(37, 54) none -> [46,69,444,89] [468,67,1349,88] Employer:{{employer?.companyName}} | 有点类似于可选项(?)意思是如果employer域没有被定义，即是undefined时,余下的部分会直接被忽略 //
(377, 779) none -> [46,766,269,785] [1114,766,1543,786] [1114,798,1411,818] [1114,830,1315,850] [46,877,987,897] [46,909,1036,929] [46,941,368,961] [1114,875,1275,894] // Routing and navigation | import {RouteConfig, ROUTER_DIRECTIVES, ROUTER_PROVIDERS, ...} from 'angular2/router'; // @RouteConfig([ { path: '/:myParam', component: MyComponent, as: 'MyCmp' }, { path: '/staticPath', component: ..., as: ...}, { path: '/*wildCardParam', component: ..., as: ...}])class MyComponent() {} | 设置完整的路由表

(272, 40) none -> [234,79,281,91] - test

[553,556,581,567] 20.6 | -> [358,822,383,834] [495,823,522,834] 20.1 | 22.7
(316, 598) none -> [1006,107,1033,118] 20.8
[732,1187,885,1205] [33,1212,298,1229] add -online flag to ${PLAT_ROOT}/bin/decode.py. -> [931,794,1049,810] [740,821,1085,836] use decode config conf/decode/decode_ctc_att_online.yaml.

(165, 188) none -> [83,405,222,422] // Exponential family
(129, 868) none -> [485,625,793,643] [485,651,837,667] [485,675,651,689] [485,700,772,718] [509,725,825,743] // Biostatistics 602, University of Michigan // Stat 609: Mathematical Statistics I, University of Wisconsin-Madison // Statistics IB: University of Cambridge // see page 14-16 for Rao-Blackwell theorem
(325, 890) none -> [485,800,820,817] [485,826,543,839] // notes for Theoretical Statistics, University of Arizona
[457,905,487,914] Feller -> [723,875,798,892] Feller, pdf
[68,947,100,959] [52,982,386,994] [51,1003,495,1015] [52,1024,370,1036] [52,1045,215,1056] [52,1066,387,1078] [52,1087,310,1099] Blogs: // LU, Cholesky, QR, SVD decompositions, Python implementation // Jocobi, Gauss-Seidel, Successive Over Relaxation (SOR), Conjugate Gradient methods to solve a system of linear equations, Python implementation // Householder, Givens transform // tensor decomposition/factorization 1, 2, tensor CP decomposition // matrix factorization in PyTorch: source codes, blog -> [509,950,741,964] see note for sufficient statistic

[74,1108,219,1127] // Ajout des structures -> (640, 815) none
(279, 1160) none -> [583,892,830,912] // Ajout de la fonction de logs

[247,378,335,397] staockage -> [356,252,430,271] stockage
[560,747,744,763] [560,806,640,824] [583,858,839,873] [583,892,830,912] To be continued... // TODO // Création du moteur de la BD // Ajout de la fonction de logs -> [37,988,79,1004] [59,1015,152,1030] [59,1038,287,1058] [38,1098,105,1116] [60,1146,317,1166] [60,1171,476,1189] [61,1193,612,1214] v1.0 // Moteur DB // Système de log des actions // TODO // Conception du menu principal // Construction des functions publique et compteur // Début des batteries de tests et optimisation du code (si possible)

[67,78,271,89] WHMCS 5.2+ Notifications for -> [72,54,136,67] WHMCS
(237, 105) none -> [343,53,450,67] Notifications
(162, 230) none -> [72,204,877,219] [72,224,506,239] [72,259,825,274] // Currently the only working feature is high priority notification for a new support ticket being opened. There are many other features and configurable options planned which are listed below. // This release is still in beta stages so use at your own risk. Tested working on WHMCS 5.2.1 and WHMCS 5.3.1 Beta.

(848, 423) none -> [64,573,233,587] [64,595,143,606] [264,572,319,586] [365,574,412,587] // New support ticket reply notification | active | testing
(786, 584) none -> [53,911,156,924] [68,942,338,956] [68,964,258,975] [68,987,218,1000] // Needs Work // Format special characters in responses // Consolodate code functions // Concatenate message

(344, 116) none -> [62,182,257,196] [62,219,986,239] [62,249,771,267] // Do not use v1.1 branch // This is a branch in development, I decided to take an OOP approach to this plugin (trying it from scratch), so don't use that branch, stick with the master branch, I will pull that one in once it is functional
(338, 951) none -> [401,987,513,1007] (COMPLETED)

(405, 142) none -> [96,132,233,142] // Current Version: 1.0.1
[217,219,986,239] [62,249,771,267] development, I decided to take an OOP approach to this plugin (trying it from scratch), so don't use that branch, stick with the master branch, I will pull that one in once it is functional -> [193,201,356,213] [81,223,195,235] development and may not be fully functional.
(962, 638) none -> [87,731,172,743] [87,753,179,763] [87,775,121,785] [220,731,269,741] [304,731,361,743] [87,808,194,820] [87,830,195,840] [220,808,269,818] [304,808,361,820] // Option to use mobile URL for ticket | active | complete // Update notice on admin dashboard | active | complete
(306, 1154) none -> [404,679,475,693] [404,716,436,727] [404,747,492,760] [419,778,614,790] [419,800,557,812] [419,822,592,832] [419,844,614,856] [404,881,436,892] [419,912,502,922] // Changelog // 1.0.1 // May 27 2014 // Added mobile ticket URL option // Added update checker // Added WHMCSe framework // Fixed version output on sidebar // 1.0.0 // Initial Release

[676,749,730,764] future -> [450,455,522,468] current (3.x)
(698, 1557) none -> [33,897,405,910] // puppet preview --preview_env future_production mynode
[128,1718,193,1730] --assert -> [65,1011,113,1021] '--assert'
━━━━━━━━━━
# Problem
The reply should consist solely of the lines of the data, exact, from the opening line through the line with "[74,1108,219,1127] // Ajout", inclusive.

# Solution
(37, 54) none -> [46,69,444,89] [468,67,1349,88] Employer:{{employer?.companyName}} | 有点类似于可选项(?)意思是如果employer域没有被定义，即是undefined时,余下的部分会直接被忽略 //
(377, 779) none -> [46,766,269,785] [1114,766,1543,786] [1114,798,1411,818] [1114,830,1315,850] [46,877,987,897] [46,909,1036,929] [46,941,368,961] [1114,875,1275,894] // Routing and navigation | import {RouteConfig, ROUTER_DIRECTIVES, ROUTER_PROVIDERS, ...} from 'angular2/router'; // @RouteConfig([ { path: '/:myParam', component: MyComponent, as: 'MyCmp' }, { path: '/staticPath', component: ..., as: ...}, { path: '/*wildCardParam', component: ..., as: ...}])class MyComponent() {} | 设置完整的路由表

(272, 40) none -> [234,79,281,91] - test

[553,556,581,567] 20.6 | -> [358,822,383,834] [495,823,522,834] 20.1 | 22.7
(316, 598) none -> [1006,107,1033,118] 20.8
[732,1187,885,1205] [33,1212,298,1229] add -online flag to ${PLAT_ROOT}/bin/decode.py. -> [931,794,1049,810] [740,821,1085,836] use decode config conf/decode/decode_ctc_att_online.yaml.

(165, 188) none -> [83,405,222,422] // Exponential family
(129, 868) none -> [485,625,793,643] [485,651,837,667] [485,675,651,689] [485,700,772,718] [509,725,825,743] // Biostatistics 602, University of Michigan // Stat 609: Mathematical Statistics I, University of Wisconsin-Madison // Statistics IB: University of Cambridge // see page 14-16 for Rao-Blackwell theorem
(325, 890) none -> [485,800,820,817] [485,826,543,839] // notes for Theoretical Statistics, University of Arizona
[457,905,487,914] Feller -> [723,875,798,892] Feller, pdf
[68,947,100,959] [52,982,386,994] [51,1003,495,1015] [52,1024,370,1036] [52,1045,215,1056] [52,1066,387,1078] [52,1087,310,1099] Blogs: // LU, Cholesky, QR, SVD decompositions, Python implementation // Jocobi, Gauss-Seidel, Successive Over Relaxation (SOR), Conjugate Gradient methods to solve a system of linear equations, Python implementation // Householder, Givens transform // tensor decomposition/factorization 1, 2, tensor CP decomposition // matrix factorization in PyTorch: source codes, blog -> [509,950,741,964] see note for sufficient statistic

[74,1108,219,1127] // Ajout des structures -> (640, 815) none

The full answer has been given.